La naturalización, cultural e histórica, de ciertas estructuras de verdad que se tornan paradigmas en relación con lo que corresponde a “identidades masculinas” es un material que permite observar qué es masculino para Manuel Rojas, como sujeto histórico (“hombre”), y cómo comprende “lo masculino” a propósito de la configuración identitaria individual, de colectividades, oficial o contraoficial, ejemplar o contramodélica (respecto del sentido que se le da a tales o cuales rasgos). Ahora bien, me parece relevante que eso que Manuel Rojas considera “masculino” responde a construcciones identitarias culturales e históricas que están disponibles en su contexto de escritura y en la época que se transforma en el tiempo ficcional del relato. Un tiempo que podría ser homologable a los primeros veinte años del siglo pasado y un espacio ficcional que sincréticamente alude a Buenos Aires, Valparaíso, Río de Janeiro, entre otras ciudades, con claridades ficcionales específicas que permiten marcar la acción en mapas sudamericanos del plano referencial.
Dicho lo anterior, es necesario observar entonces algunas de esas masculinidades individuales o grupales, con sus cuerpos y su conformación de género, que aparecen en los recuerdos y en las “narraciones enmarcadas” de Hijo de ladrón, para desentrañar qué nos dicen de la construcción de lo masculino a través de lo literario. En tanto lectura histórico-cultural, la instancia de lo literario está en la encrucijada patriarcal de un tiempo del relato que alude a un tiempo referencial histórico: los primeros treinta años del siglo pasado.
En este artículo, mediante dos masculinidades principales y el relato del vagabundo de las tortugas, indago en ciertas formas, funciones y sentidos de esas entidades masculinas, comprendiendo que en la narrativa de Rojas adquieren rasgos asociados a diversos ámbitos conceptuales –delictuales, anarquistas, expropiadores, vagabundos, atléticos, alcoholizados, entre otros– y que operan en una circunstancia conectada con una referencialidad discursiva clara –el Centenario de la Independencia, la persecución de los movimientos subversivos, la conformación de lo nacional, la implementación del capitalismo extractivista, entre otros–.

### DATOS REGISTRADOS
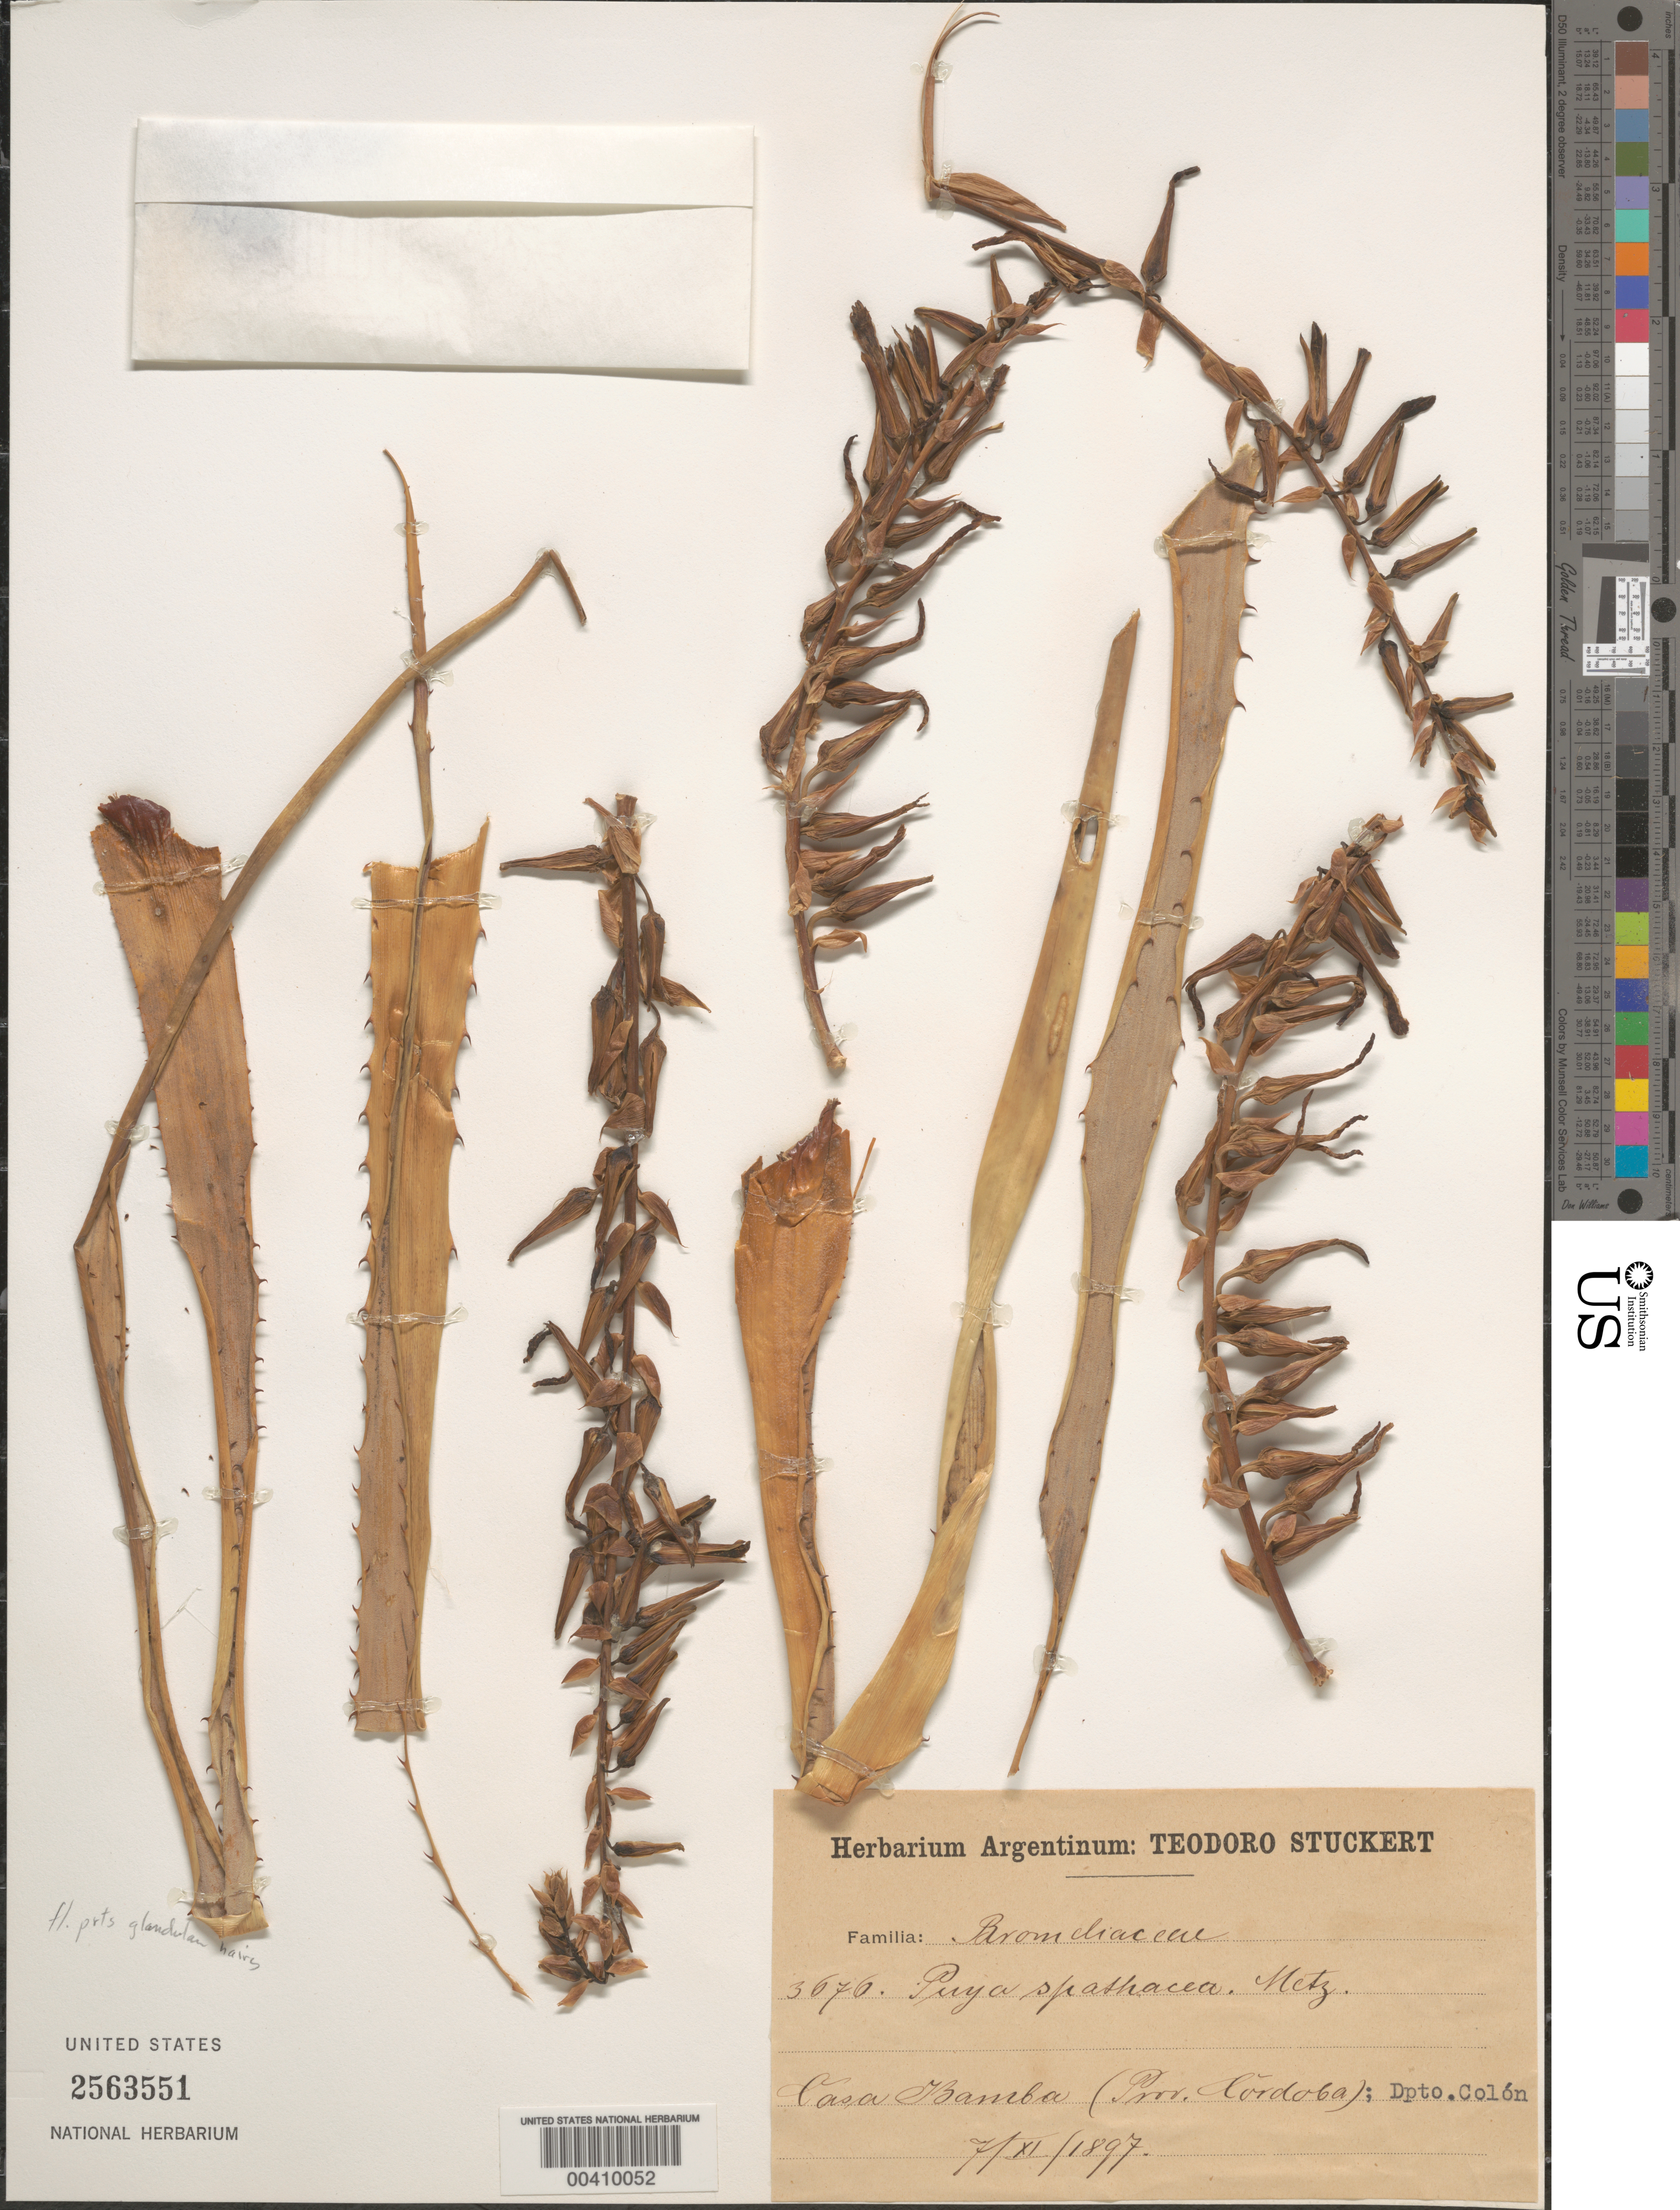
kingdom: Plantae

### EL EJERCICIO
¿Puedes proseguir el extracto sobre las masculinidades en Hijo de ladrón a partir de su última oración?

### RESULTADO DEL EJERCICIO
Ahora bien, existen otros acercamientos críticos específicos a la obra de Rojas que también han comprendido la importancia del género-sexo y la clase en los personajes de este autor. Dos estudios contemporáneos indagan –uno de modo directo, el otro de modo indirecto– en tipologías masculinas presentes en el contexto de escritura de Manuel Rojas; estos estudios permiten comprender que, de esos rasgos de tipos masculinos, más de algunos pasan a conformar las identidades masculinas ficcionales.
Es necesario, en este contexto, mencionar a Román Soto, con su artículo “Hijo de ladrón: subversión del mundo y aprendizaje transgresivo”, quien incorpora el valor de la risa, de lo dialógico, de lo cultural (ficcional y referencial) y de las tensiones entre, por un lado, centro y margen e interioridad y mundo exterior, y, por otro, como mecanismos subversivos y transgresores de construcción de la voz propia de Aniceto, en una línea considerablemente bajtiniana (273-4). Así, Soto articula múltiples lecturas teóricas para construir su red de análisis interpretativo. Ahora bien, esas tensiones “formativas” se verán paradigmáticamente en el análisis que realizo de las acciones de González e Ipinza, aunque Soto concentre su atención en Aniceto Hevia y la relación con Echeverría (281-2).
Por su parte, el estudio “Sujetos marginales en la narrativa de Manuel Rojas: de disciplinamientos a focos de tensión con el proceso modernizador”, de Lorena Ubilla, es una indagación respecto de los tipos trashumantes, marginales –en oposición con la instrucción pública o el trabajo–, gañanes (“golondrinas”) o peones que transitan los espacios urbanos y rurales de principios del siglo pasado, en búsqueda del sustento diario. Esos sujetos marginales son contrastados bajo el prisma de los tipos anarquistas o, al menos, frente a la evidencia de algunos tipos de anarquistas y sus ideas de progreso, racionalismo, autoeducación y relación con el trabajo (el oficio), entre otros temas que patriarcalmente se asientan en los modos de ser masculinos 5 , determinando la condición de ese “masculino” y reduciendo el problema de la interseccionalidad a un dúo binario (“mal hombre”/“buen hombre”). La investigadora señala que:
estos sujetos marginales pueden ser analizados como “sujetos fronterizos”, es decir, como individuos que, por su condición, pueden transitar entre diversos órdenes, mundos y prácticas (pensemos, por ejemplo, en los tenues límites existentes entre legalidad/ilegalidad, honradez/perversión, casa/calle, familia/abandono) lo cual los hace ver desde la élite y desde el mundo popular obrero como ambiguos, peligrosos y sospechosos (1-2).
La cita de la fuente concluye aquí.